- [Your instructions] Can you extract the lines of data word for word, starting at the beginning of the data and ending at the line that contains "- [《露西》導演盧貝松新作《安娜》首支預告釋出！這女殺手強度堪比基努李維的「殺神」呀 - ELLE", with both of those lines included and the pictures left out?
(Records to process Opens)
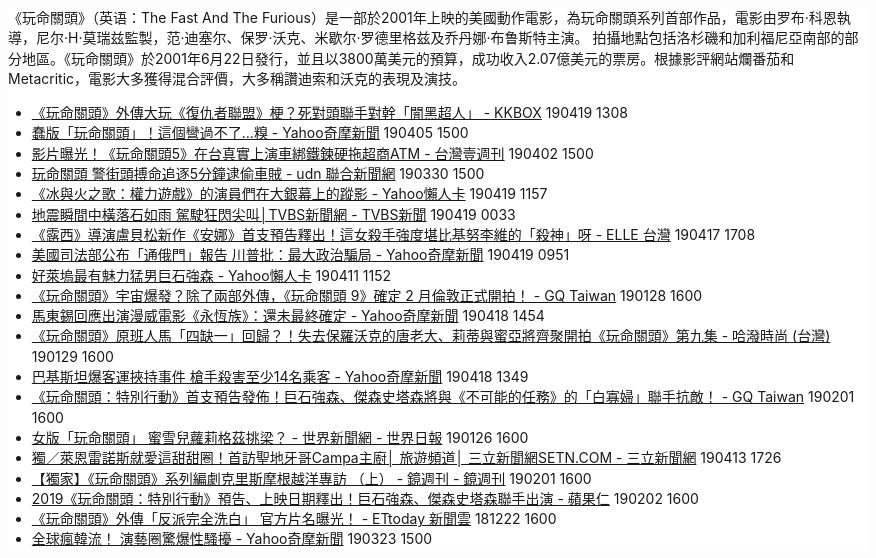 《玩命關頭》（英语：The Fast And The Furious）是一部於2001年上映的美國動作電影，為玩命關頭系列首部作品，電影由罗布·科恩執導，尼尔·H·莫瑞兹監製，范·迪塞尔、保罗·沃克、米歇尔·罗德里格兹及乔丹娜·布鲁斯特主演。
拍攝地點包括洛杉磯和加利福尼亞南部的部分地區。《玩命關頭》於2001年6月22日發行，並且以3800萬美元的預算，成功收入2.07億美元的票房。根據影評網站爛番茄和Metacritic，電影大多獲得混合評價，大多稱讚迪索和沃克的表現及演技。
- [《玩命關頭》外傳大玩《復仇者聯盟》梗？死對頭聯手對幹「闇黑超人」 - KKBOX](https://www.kkbox.com/tw/tc/column/showbiz-0-7492-1.html "《玩命關頭》外傳大玩《復仇者聯盟》梗？死對頭聯手對幹「闇黑超人」 - KKBOX") 190419 1308
- [蠢版「玩命關頭」！這個彎過不了…糗 - Yahoo奇摩新聞](https://tw.news.yahoo.com/%E8%A0%A2%E7%89%88-%E7%8E%A9%E5%91%BD%E9%97%9C%E9%A0%AD-%E9%80%99%E5%80%8B%E5%BD%8E%E9%81%8E%E4%B8%8D%E4%BA%86-%E7%B3%97-020018247.html "蠢版「玩命關頭」！這個彎過不了…糗 - Yahoo奇摩新聞") 190405 1500
- [影片曝光！《玩命關頭5》在台真實上演車綁鐵鍊硬拖超商ATM - 台灣壹週刊](https://www.nextmag.com.tw/realtimenews/news/466432 "影片曝光！《玩命關頭5》在台真實上演車綁鐵鍊硬拖超商ATM - 台灣壹週刊") 190402 1500
- [玩命關頭 警街頭搏命追逐5分鐘逮偷車賊 - udn 聯合新聞網](https://udn.com/news/story/7320/3728250 "玩命關頭 警街頭搏命追逐5分鐘逮偷車賊 - udn 聯合新聞網") 190330 1500
- [《冰與火之歌：權力遊戲》的演員們在大銀幕上的蹤影 - Yahoo懶人卡](https://tw.youcard.yahoo.com/cardstack/a4851c20-620b-11e9-ae16-d5638aecfd10 "《冰與火之歌：權力遊戲》的演員們在大銀幕上的蹤影 - Yahoo懶人卡") 190419 1157
- [地震瞬間中橫落石如雨 駕駛狂閃尖叫│TVBS新聞網 - TVBS新聞](https://news.tvbs.com.tw/life/1118248 "地震瞬間中橫落石如雨 駕駛狂閃尖叫│TVBS新聞網 - TVBS新聞") 190419 0033
- [《露西》導演盧貝松新作《安娜》首支預告釋出！這女殺手強度堪比基努李維的「殺神」呀 - ELLE 台灣](https://www.elle.com/tw/entertainment/drama/g27136400/anna-luc-besson/ "《露西》導演盧貝松新作《安娜》首支預告釋出！這女殺手強度堪比基努李維的「殺神」呀 - ELLE 台灣") 190417 1708
- [美國司法部公布「通俄門」報告 川普批：最大政治騙局 - Yahoo奇摩新聞](https://tw.news.yahoo.com/%E7%BE%8E%E5%8F%B8%E6%B3%95%E9%83%A8%E5%85%AC%E5%B8%83-%E9%80%9A%E4%BF%84%E9%96%80-%E5%A0%B1%E5%91%8A-%E6%9C%AA%E7%99%BC%E7%8F%BE%E5%B7%9D%E6%99%AE%E4%B8%B2%E9%80%9A-012103491.html "美國司法部公布「通俄門」報告 川普批：最大政治騙局 - Yahoo奇摩新聞") 190419 0951
- [好萊塢最有魅力猛男巨石強森 - Yahoo懶人卡](https://tw.youcard.yahoo.com/cardstack/c267f5c0-5b38-11e9-8cb7-3bb832bf2437 "好萊塢最有魅力猛男巨石強森 - Yahoo懶人卡") 190411 1152
- [《玩命關頭》宇宙爆發？除了兩部外傳，《玩命關頭 9》確定 2 月倫敦正式開拍！ - GQ Taiwan](https://www.gq.com.tw/entertainment/movie/content-38550.html "《玩命關頭》宇宙爆發？除了兩部外傳，《玩命關頭 9》確定 2 月倫敦正式開拍！ - GQ Taiwan") 190128 1600
- [馬東錫回應出演漫威電影《永恆族》：還未最終確定 - Yahoo奇摩新聞](https://tw.news.yahoo.com/%E9%A6%AC%E6%9D%B1%E9%8C%AB%E5%9B%9E%E6%87%89%E5%87%BA%E6%BC%94%E6%BC%AB%E5%A8%81%E9%9B%BB%E5%BD%B1-%E6%B0%B8%E6%81%86%E6%97%8F-%E9%82%84%E6%9C%AA%E6%9C%80%E7%B5%82%E7%A2%BA%E5%AE%9A-065429247.html "馬東錫回應出演漫威電影《永恆族》：還未最終確定 - Yahoo奇摩新聞") 190418 1454
- [《玩命關頭》原班人馬「四缺一」回歸？！失去保羅沃克的唐老大、莉蒂與蜜亞將齊聚開拍《玩命關頭》第九集 - 哈潑時尚 (台灣)](https://www.harpersbazaar.com/tw/culture/filmandmusic/g22991375/fast-and-furious-9-confirmed/ "《玩命關頭》原班人馬「四缺一」回歸？！失去保羅沃克的唐老大、莉蒂與蜜亞將齊聚開拍《玩命關頭》第九集 - 哈潑時尚 (台灣)") 190129 1600
- [巴基斯坦爆客運挾持事件 槍手殺害至少14名乘客 - Yahoo奇摩新聞](https://tw.news.yahoo.com/%E5%B7%B4%E5%9F%BA%E6%96%AF%E5%9D%A6%E7%88%86%E5%AE%A2%E9%81%8B%E6%8C%BE%E6%8C%81%E4%BA%8B%E4%BB%B6-%E6%A7%8D%E6%89%8B%E6%AE%BA%E5%AE%B3%E8%87%B3%E5%B0%9114%E5%90%8D%E4%B9%98%E5%AE%A2-054934469.html "巴基斯坦爆客運挾持事件 槍手殺害至少14名乘客 - Yahoo奇摩新聞") 190418 1349
- [《玩命關頭：特別行動》首支預告發佈！巨石強森、傑森史塔森將與《不可能的任務》的「白寡婦」聯手抗敵！ - GQ Taiwan](https://www.gq.com.tw/entertainment/movie/content-38599.html "《玩命關頭：特別行動》首支預告發佈！巨石強森、傑森史塔森將與《不可能的任務》的「白寡婦」聯手抗敵！ - GQ Taiwan") 190201 1600
- [女版「玩命關頭」 蜜雪兒蘿莉格茲挑梁？ - 世界新聞網 - 世界日報](https://www.worldjournal.com/6098604/article-%E5%A5%B3%E7%89%88%E3%80%8C%E7%8E%A9%E5%91%BD%E9%97%9C%E9%A0%AD%E3%80%8D-%E8%9C%9C%E9%9B%AA%E5%85%92%E8%98%BF%E8%8E%89%E6%A0%BC%E8%8C%B2%E6%8C%91%E6%A2%81%EF%BC%9F/ "女版「玩命關頭」 蜜雪兒蘿莉格茲挑梁？ - 世界新聞網 - 世界日報") 190126 1600
- [獨／萊恩雷諾斯就愛這甜甜圈！首訪聖地牙哥Campa主廚│ 旅遊頻道│ 三立新聞網SETN.COM - 三立新聞網](https://travel.setn.com/News/526165 "獨／萊恩雷諾斯就愛這甜甜圈！首訪聖地牙哥Campa主廚│ 旅遊頻道│ 三立新聞網SETN.COM - 三立新聞網") 190413 1726
- [【獨家】《玩命關頭》系列編劇克里斯摩根越洋專訪 （上） - 鏡週刊 - 鏡週刊](https://www.mirrormedia.mg/story/20190202ent003 "【獨家】《玩命關頭》系列編劇克里斯摩根越洋專訪 （上） - 鏡週刊 - 鏡週刊") 190201 1600
- [2019《玩命關頭：特別行動》預告、上映日期釋出！巨石強森、傑森史塔森聯手出演 - 蘋果仁](https://applealmond.com/posts/47789 "2019《玩命關頭：特別行動》預告、上映日期釋出！巨石強森、傑森史塔森聯手出演 - 蘋果仁") 190202 1600
- [《玩命關頭》外傳「反派完全洗白」 官方片名曝光！ - ETtoday 新聞雲](https://www.ettoday.net/news/20181222/1337764.htm "《玩命關頭》外傳「反派完全洗白」 官方片名曝光！ - ETtoday 新聞雲") 181222 1600
- [全球瘋韓流！ 演藝圈驚爆性騷擾 - Yahoo奇摩新聞](https://tw.news.yahoo.com/video/%E5%85%A8%E7%90%83%E7%98%8B%E9%9F%93%E6%B5%81-%E6%BC%94%E8%97%9D%E5%9C%88%E9%A9%9A%E7%88%86%E6%80%A7%E9%A8%B7%E6%93%BE-093518495.html "全球瘋韓流！ 演藝圈驚爆性騷擾 - Yahoo奇摩新聞") 190323 1500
(Records to process Closes)
- [Solution to the problem]
 《玩命關頭》（英语：The Fast And The Furious）是一部於2001年上映的美國動作電影，為玩命關頭系列首部作品，電影由罗布·科恩執導，尼尔·H·莫瑞兹監製，范·迪塞尔、保罗·沃克、米歇尔·罗德里格兹及乔丹娜·布鲁斯特主演。
拍攝地點包括洛杉磯和加利福尼亞南部的部分地區。《玩命關頭》於2001年6月22日發行，並且以3800萬美元的預算，成功收入2.07億美元的票房。根據影評網站爛番茄和Metacritic，電影大多獲得混合評價，大多稱讚迪索和沃克的表現及演技。
- [《玩命關頭》外傳大玩《復仇者聯盟》梗？死對頭聯手對幹「闇黑超人」 - KKBOX](https://www.kkbox.com/tw/tc/column/showbiz-0-7492-1.html "《玩命關頭》外傳大玩《復仇者聯盟》梗？死對頭聯手對幹「闇黑超人」 - KKBOX") 190419 1308
- [蠢版「玩命關頭」！這個彎過不了…糗 - Yahoo奇摩新聞](https://tw.news.yahoo.com/%E8%A0%A2%E7%89%88-%E7%8E%A9%E5%91%BD%E9%97%9C%E9%A0%AD-%E9%80%99%E5%80%8B%E5%BD%8E%E9%81%8E%E4%B8%8D%E4%BA%86-%E7%B3%97-020018247.html "蠢版「玩命關頭」！這個彎過不了…糗 - Yahoo奇摩新聞") 190405 1500
- [影片曝光！《玩命關頭5》在台真實上演車綁鐵鍊硬拖超商ATM - 台灣壹週刊](https://www.nextmag.com.tw/realtimenews/news/466432 "影片曝光！《玩命關頭5》在台真實上演車綁鐵鍊硬拖超商ATM - 台灣壹週刊") 190402 1500
- [玩命關頭 警街頭搏命追逐5分鐘逮偷車賊 - udn 聯合新聞網](https://udn.com/news/story/7320/3728250 "玩命關頭 警街頭搏命追逐5分鐘逮偷車賊 - udn 聯合新聞網") 190330 1500
- [《冰與火之歌：權力遊戲》的演員們在大銀幕上的蹤影 - Yahoo懶人卡](https://tw.youcard.yahoo.com/cardstack/a4851c20-620b-11e9-ae16-d5638aecfd10 "《冰與火之歌：權力遊戲》的演員們在大銀幕上的蹤影 - Yahoo懶人卡") 190419 1157
- [地震瞬間中橫落石如雨 駕駛狂閃尖叫│TVBS新聞網 - TVBS新聞](https://news.tvbs.com.tw/life/1118248 "地震瞬間中橫落石如雨 駕駛狂閃尖叫│TVBS新聞網 - TVBS新聞") 190419 0033
- [《露西》導演盧貝松新作《安娜》首支預告釋出！這女殺手強度堪比基努李維的「殺神」呀 - ELLE 台灣](https://www.elle.com/tw/entertainment/drama/g27136400/anna-luc-besson/ "《露西》導演盧貝松新作《安娜》首支預告釋出！這女殺手強度堪比基努李維的「殺神」呀 - ELLE 台灣") 190417 1708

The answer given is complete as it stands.